Time to Get out of the House
We promised to explain why spring is a good time to begin promoting PRP therapy, so we will start with the concept of getting out of the house. After being trapped at home during the winter, people embrace spring with a new love of the outdoors. They want to go walking, biking, exploring, and so forth. Yet some people with orthopedic problems may continue to remain housebound because getting out is too uncomfortable.
Marketing PRP therapy as a treatment for osteoarthritis and other orthopedic issues can be framed around this natural desire to get out during the spring. You can explain to patients how a uniquely tailored course of treatment can help alleviate their pain and increase their mobility. You can explain how PRP can get them out of the house and back outside doing the things they love to do.
Spring Is Baseball Season
Sports medicine practitioners have a big advantage this time of year due to the pending start of Major League Baseball’s spring training. Baseball fans who come in to the office will undoubtedly be talking about their favorite players. They will be talking about pitchers recovering from elbow injuries, including the many stars who underwent PRP injections during the off-season to get ready for spring.
In short, the start of spring training has PRP marketing built right into it. Discussions of spring training can easily lead to discussions about PRP therapy for osteoarthritis, musculoskeletal injuries, painful tendons and ligaments, and more. Sometimes all that is needed to convince someone to consider PRP is a brief discussion.
Increased Risk of Injury
The third reason spring is ideal for promoting PRP therapy is actually a combination of the previous two. In short, the increased physical activity of spring leads to the kinds of injuries that benefit most from PRP therapy. Runners just getting back into the swing of things strain muscles. Baseball players injure their shoulders and arms. Tennis players put stress on their elbows and hips.

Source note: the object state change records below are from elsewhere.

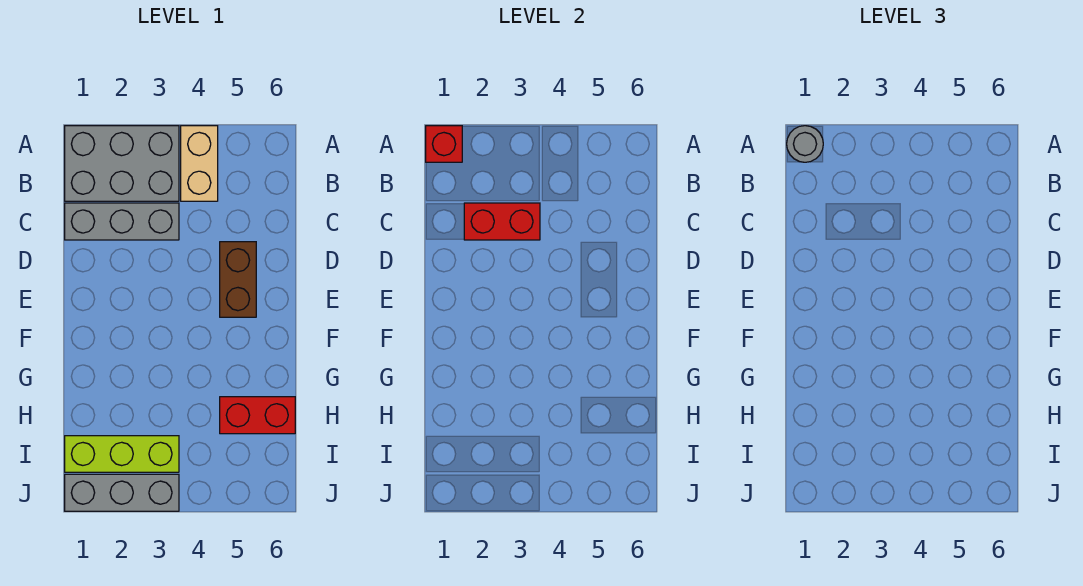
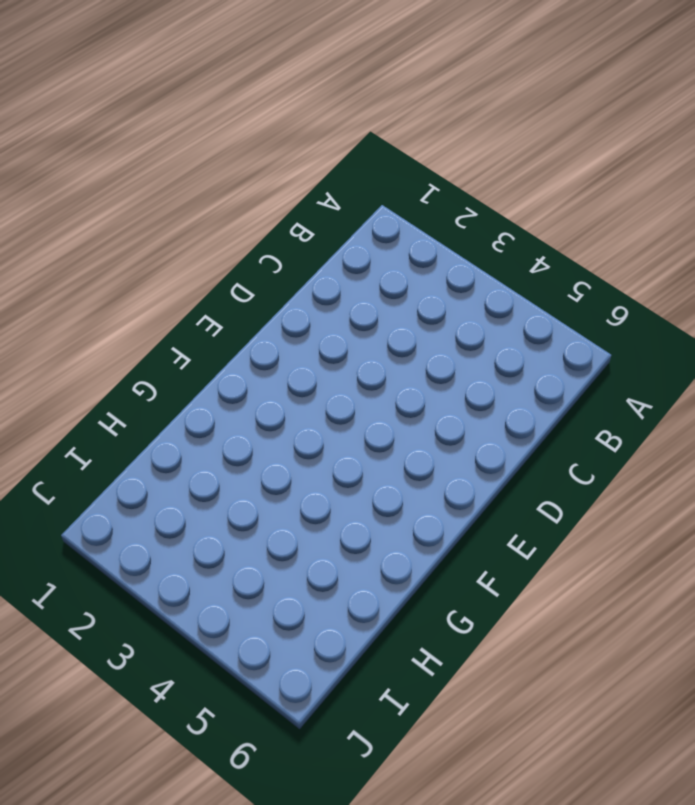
none -> grey 2x3 brick [65,126,179,201]
none -> tan 1x2 brick [181,126,218,201]

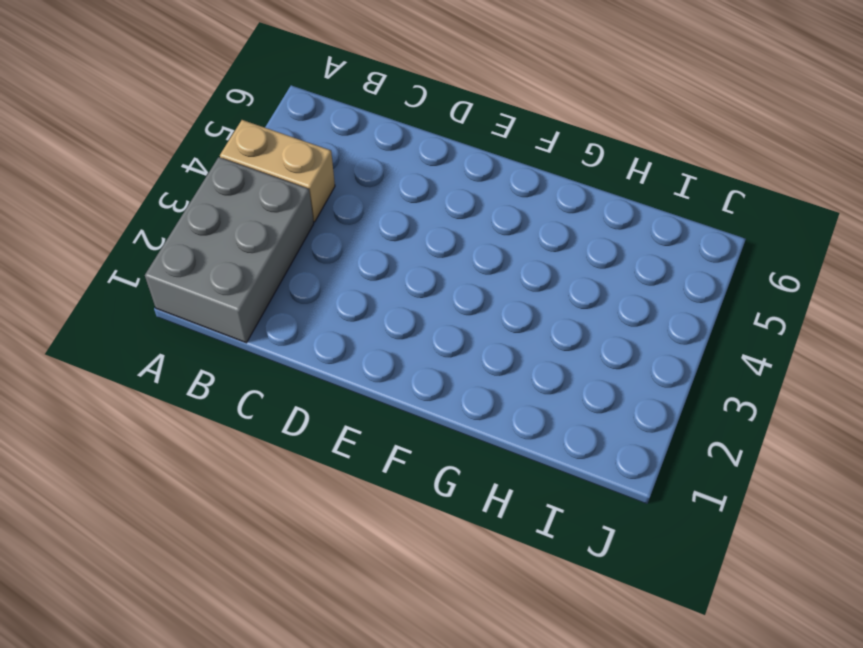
none -> grey 1x3 brick [65,203,179,240]
none -> brown 1x2 brick [220,242,256,317]

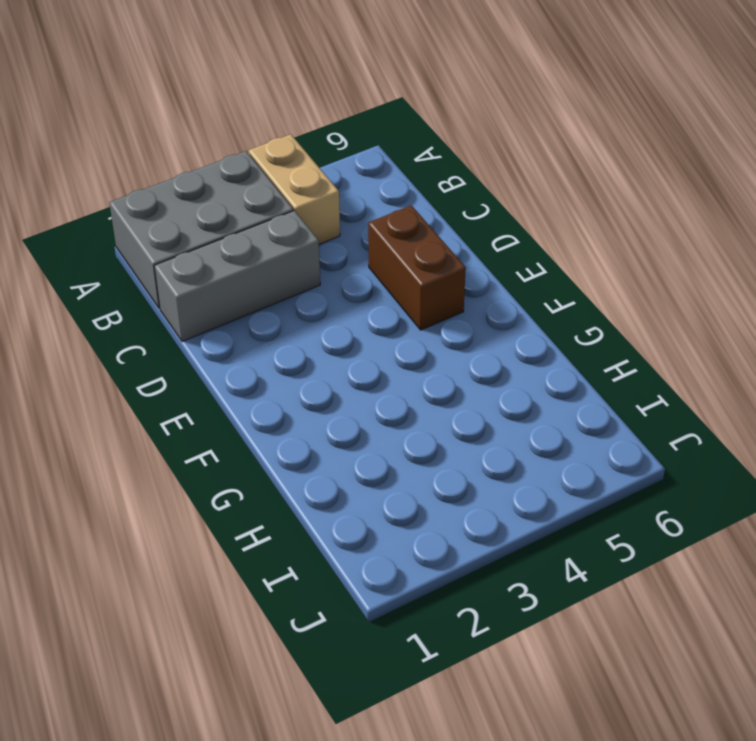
none -> red 1x2 brick [220,397,295,434]
none -> lime 1x3 brick [65,436,179,472]

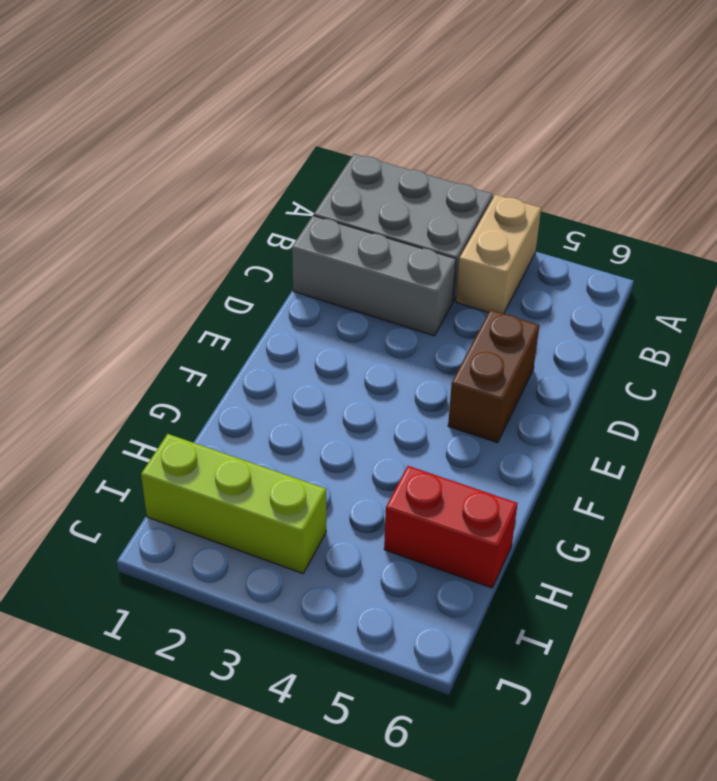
none -> grey 1x3 brick [65,474,179,511]
none -> red 1x1 brick [426,126,462,162]

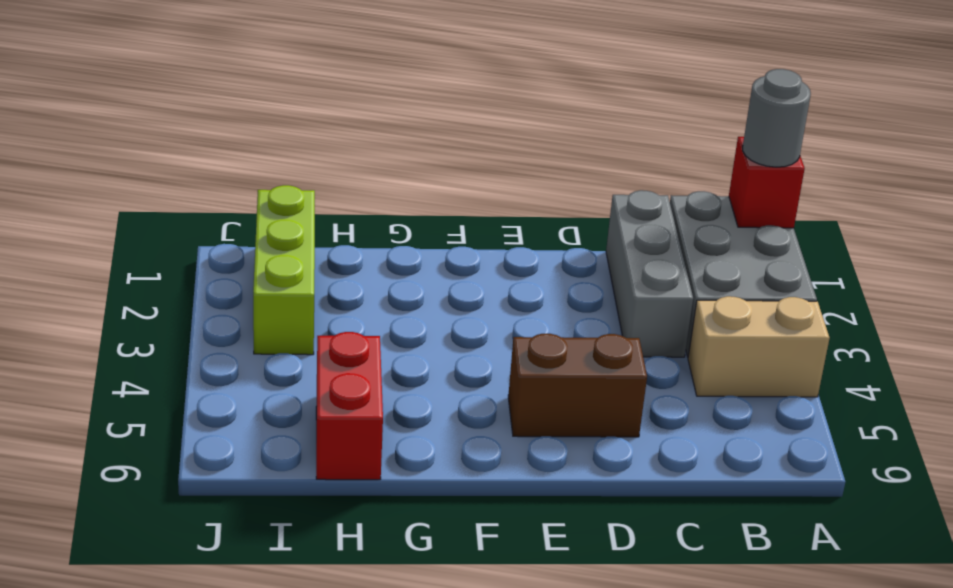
none -> grey 1x3 brick [65,474,179,511]
none -> red 1x2 brick [464,203,540,240]

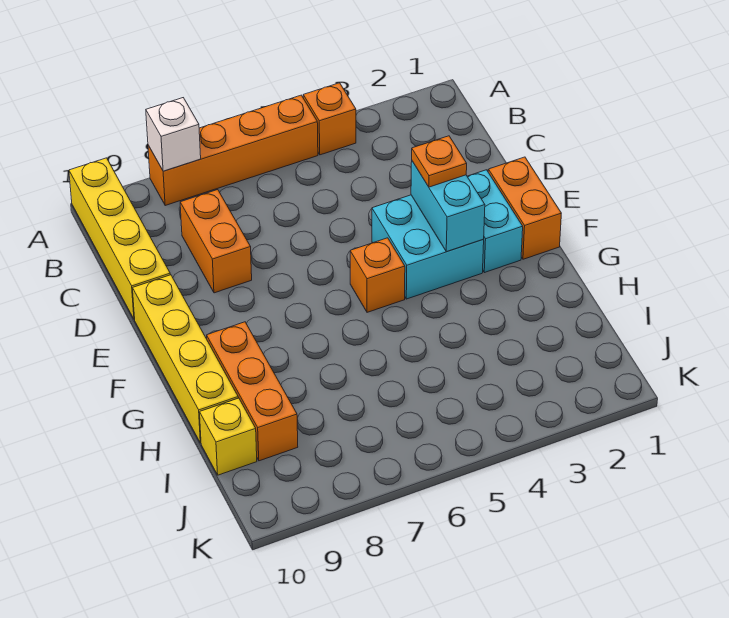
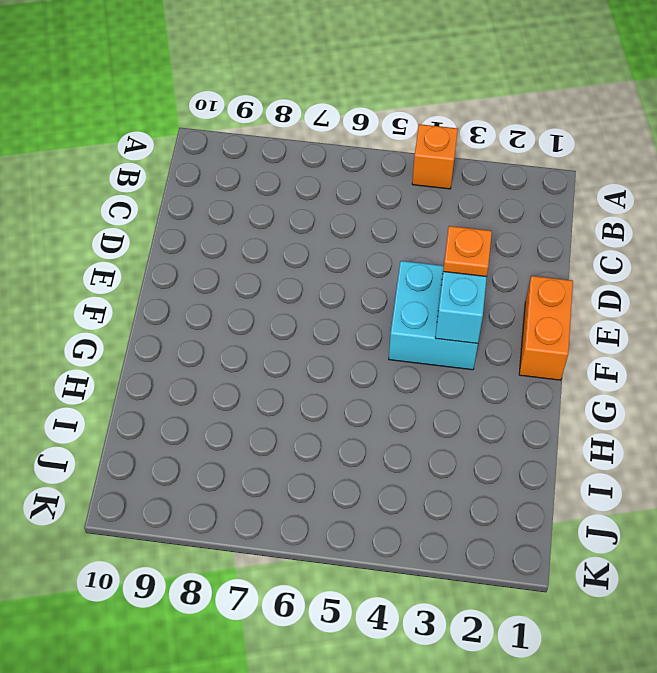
none -> orange 1x4 brick [148,95,318,205]
none -> yellow 1x4 brick [69,158,170,320]
none -> orange 1x2 brick [180,190,252,293]

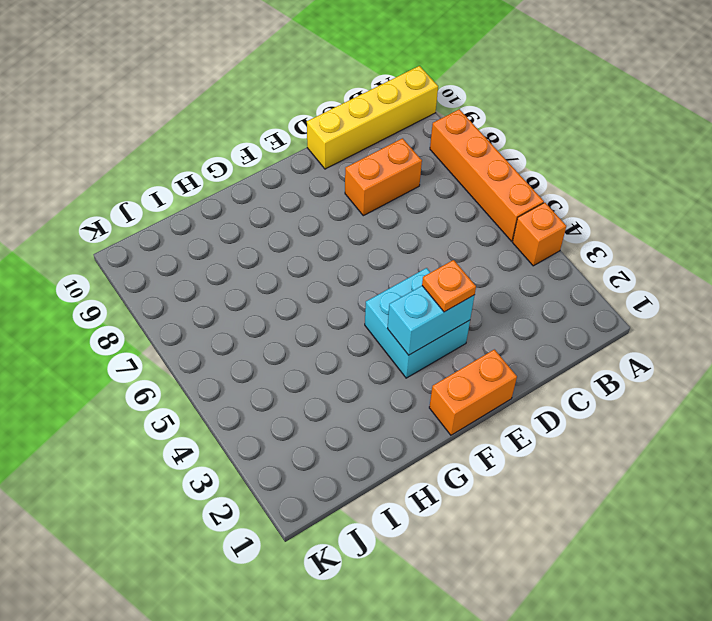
none -> cyan 1x2 brick [467,170,523,273]
none -> yellow 1x4 brick [133,275,238,443]
none -> orange 1x1 brick [350,238,405,312]

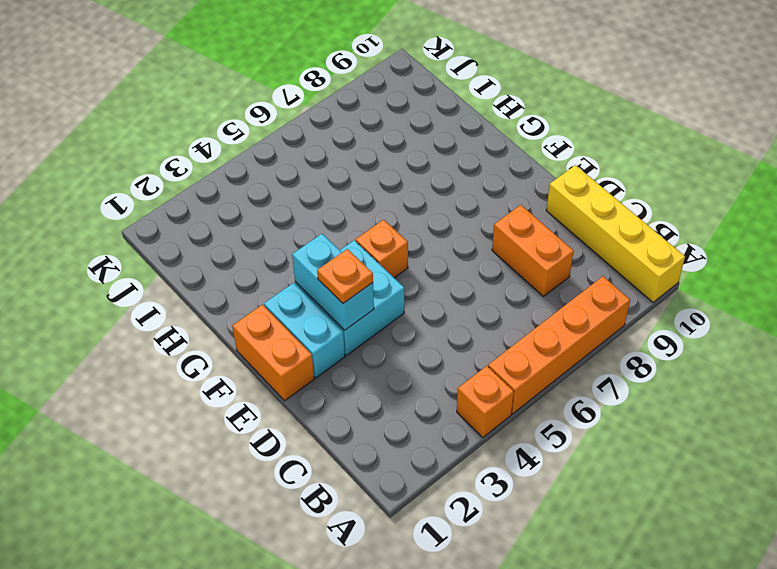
none -> yellow 1x4 brick [133,275,238,443]
none -> orange 1x3 brick [207,322,298,461]
none -> yellow 1x1 brick [200,398,257,475]

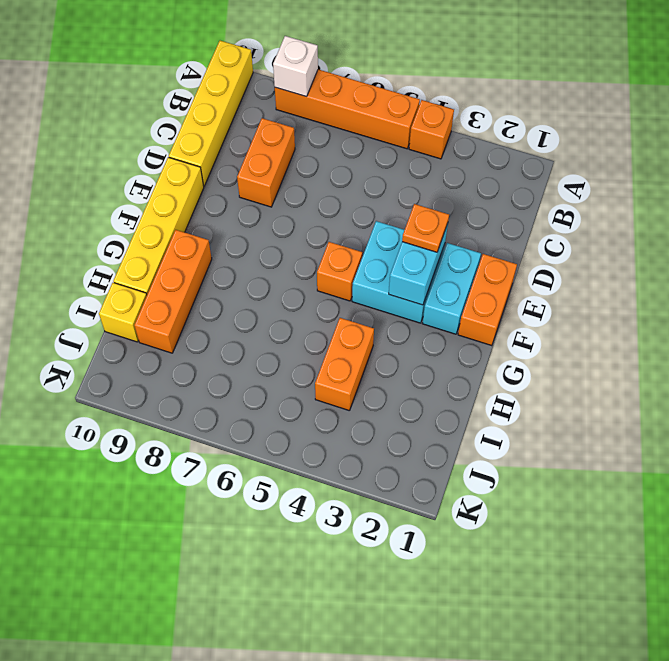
orange 1x2 brick [315,318,374,411] -> none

Even people who don’t play sports can inadvertently injure themselves in the early days of spring. It’s not hard to pull a muscle or damage a ligament doing something like cleaning the gutters or pulling weeds in the garden. The simple fact of the matter is that spring exercise can be taxing on a body that has been out of shape during the winter. This is the time of year when PRP therapy can become the centerpiece of your practice.